Transformer-based Video Saliency Prediction with High Temporal Dimension Decoding
This work addresses a specific bottleneck in video saliency prediction for computer vision applications, representing an incremental improvement over existing transformer-based methods.
The paper tackles the challenge of effectively aggregating temporal features in video saliency prediction by proposing THTD-Net, a transformer-based approach with a high temporal dimension decoding network, achieving comparable performance to complex models on benchmarks like DHF1K, UCF-sports, and Hollywood-2.
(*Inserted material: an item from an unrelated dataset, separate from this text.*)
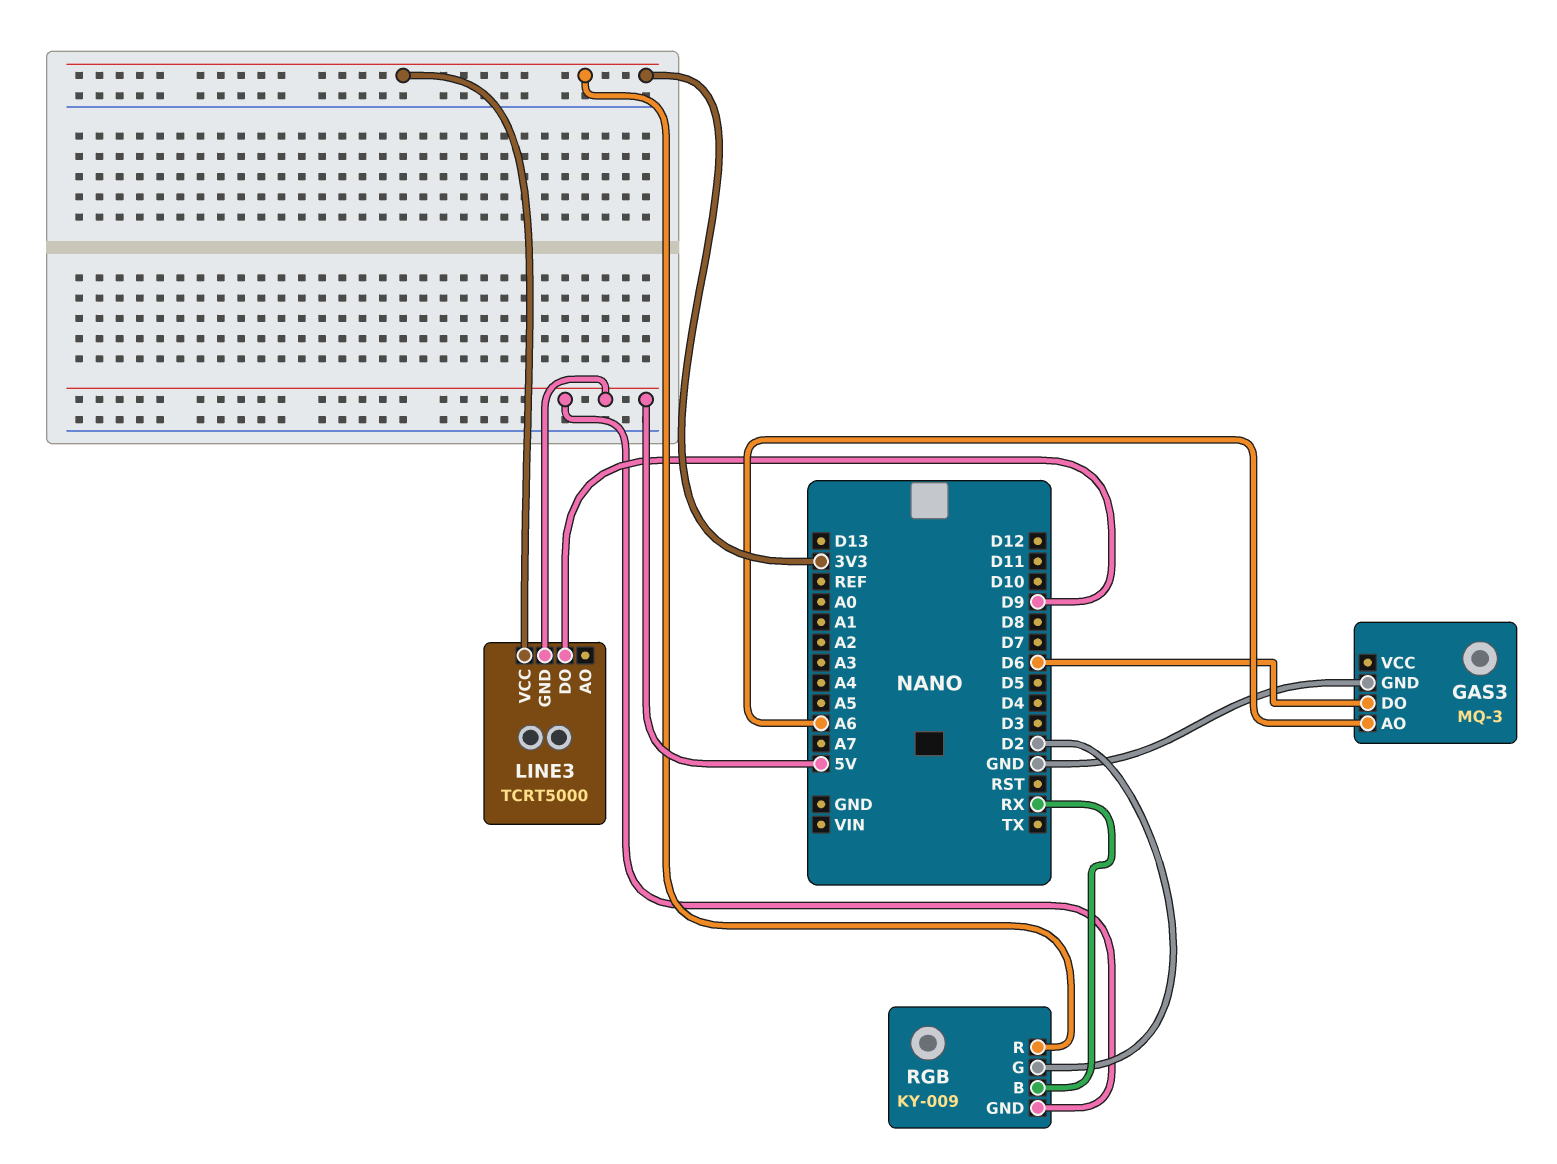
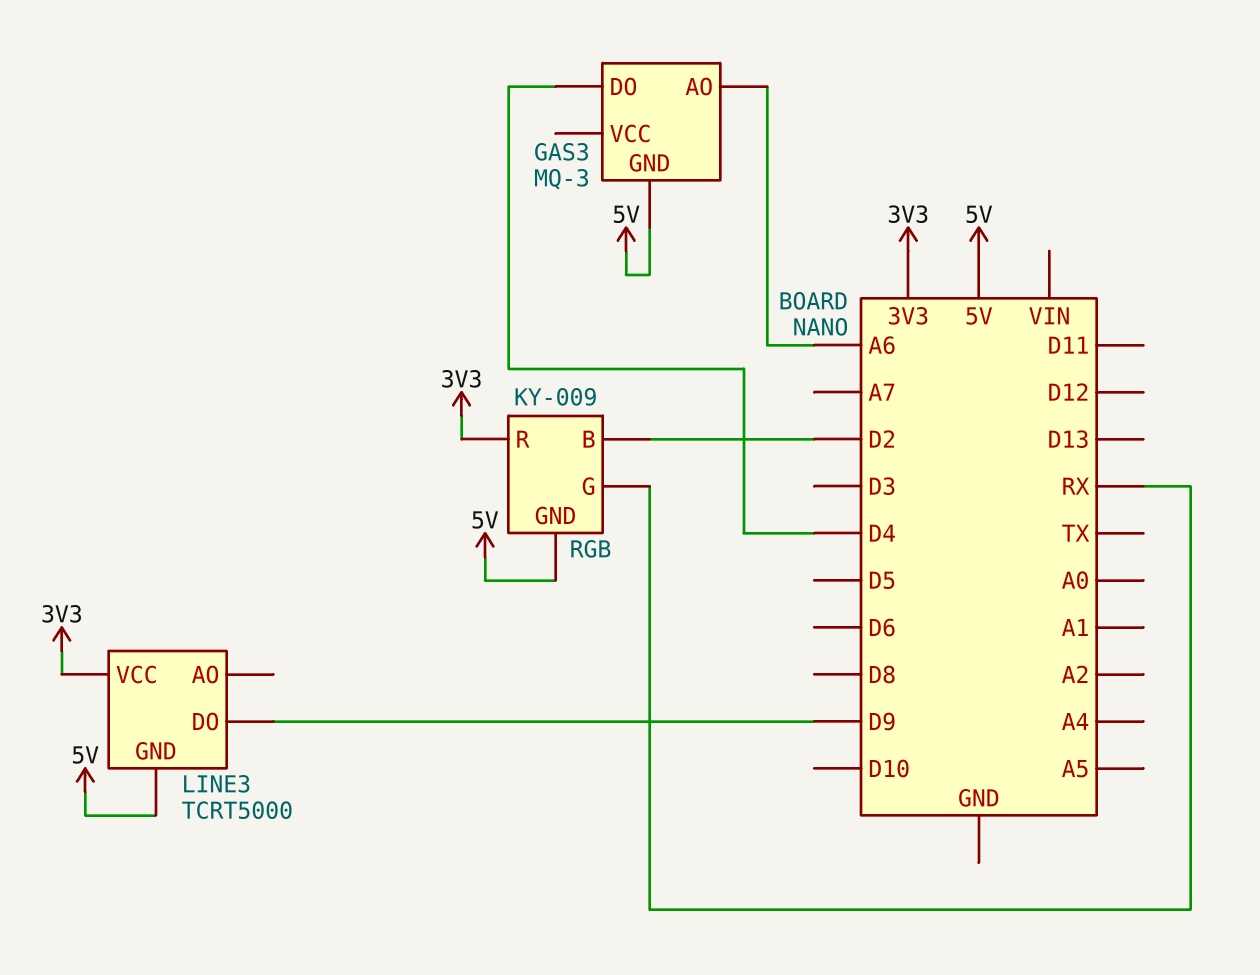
GAS3 pin DO: D6 -> D4
GAS3 pin GND: GND -> 5V
RGB pin B: RX -> D2
RGB pin G: D2 -> RX

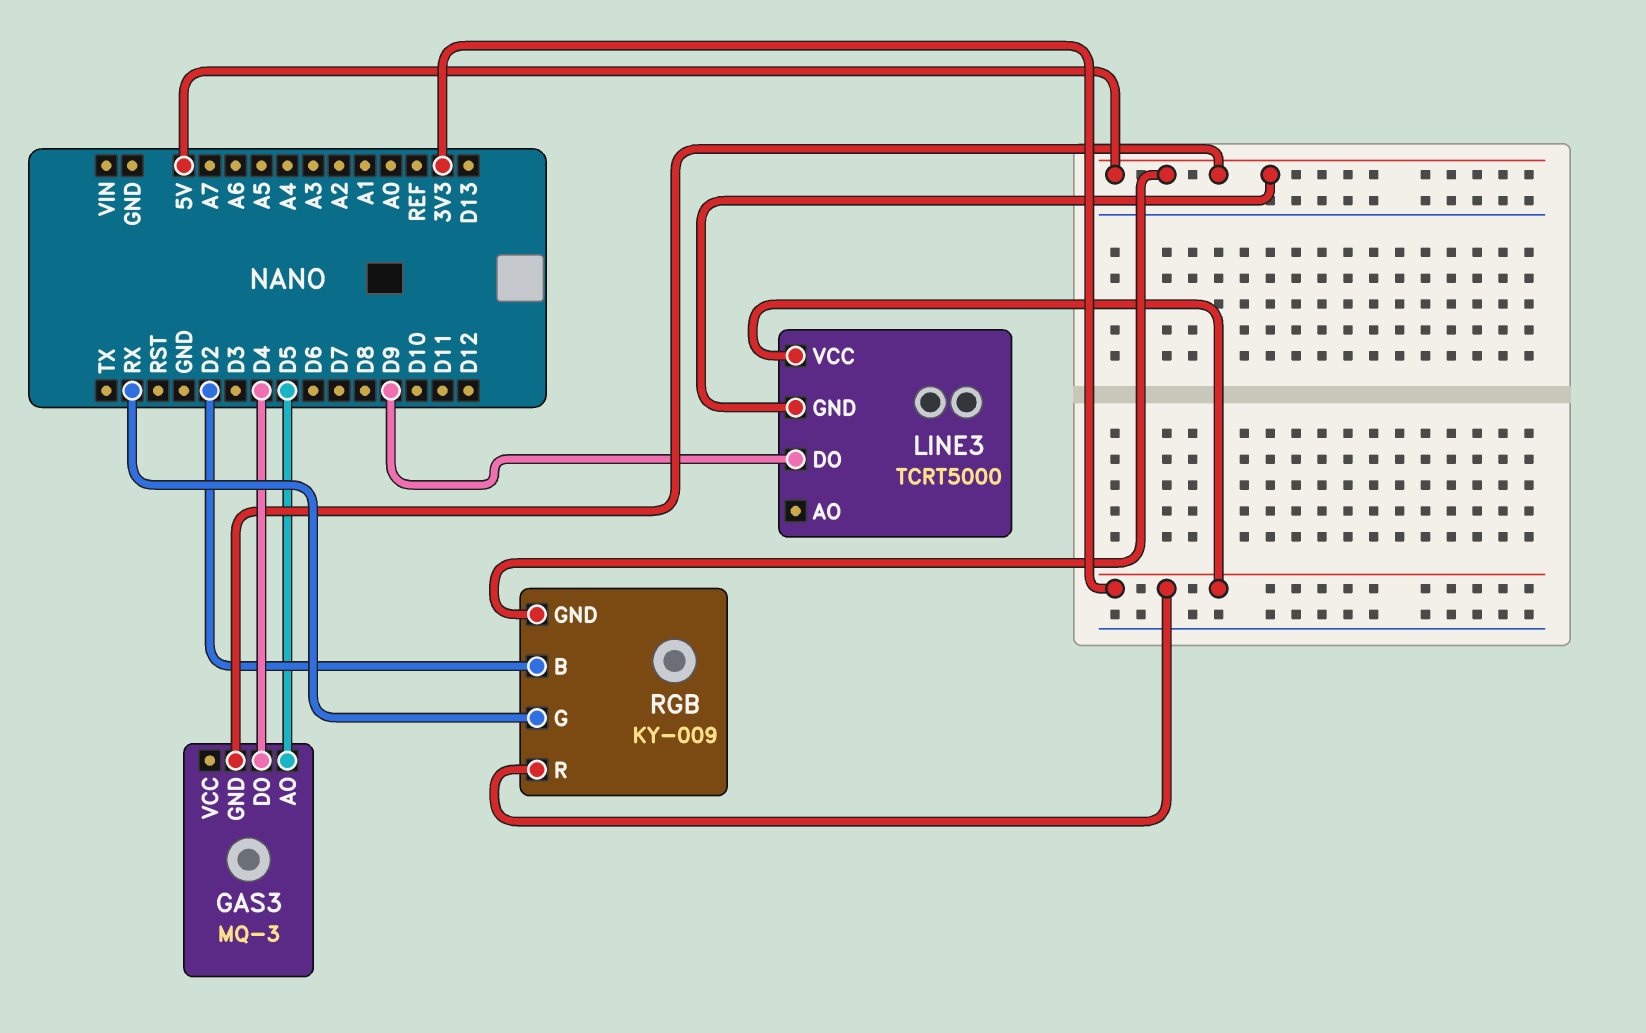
GAS3 pin AO: A6 -> D5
In recent years, finding an effective and efficient strategy for exploiting spatial and temporal information has been a hot research topic in video saliency prediction (VSP). With the emergence of spatio-temporal transformers, the weakness of the prior strategies, e.g., 3D convolutional networks and LSTM-based networks, for capturing long-range dependencies has been effectively compensated. While VSP has drawn benefits from spatio-temporal transformers, finding the most effective way for aggregating temporal features is still challenging. To address this concern, we propose a transformer-based video saliency prediction approach with high temporal dimension decoding network (THTD-Net). This strategy accounts for the lack of complex hierarchical interactions between features that are extracted from the transformer-based spatio-temporal encoder: in particular, it does not require multiple decoders and aims at gradually reducing temporal features' dimensions in the decoder. This decoder-based architecture yields comparable performance to multi-branch and over-complicated models on common benchmarks such as DHF1K, UCF-sports and Hollywood-2.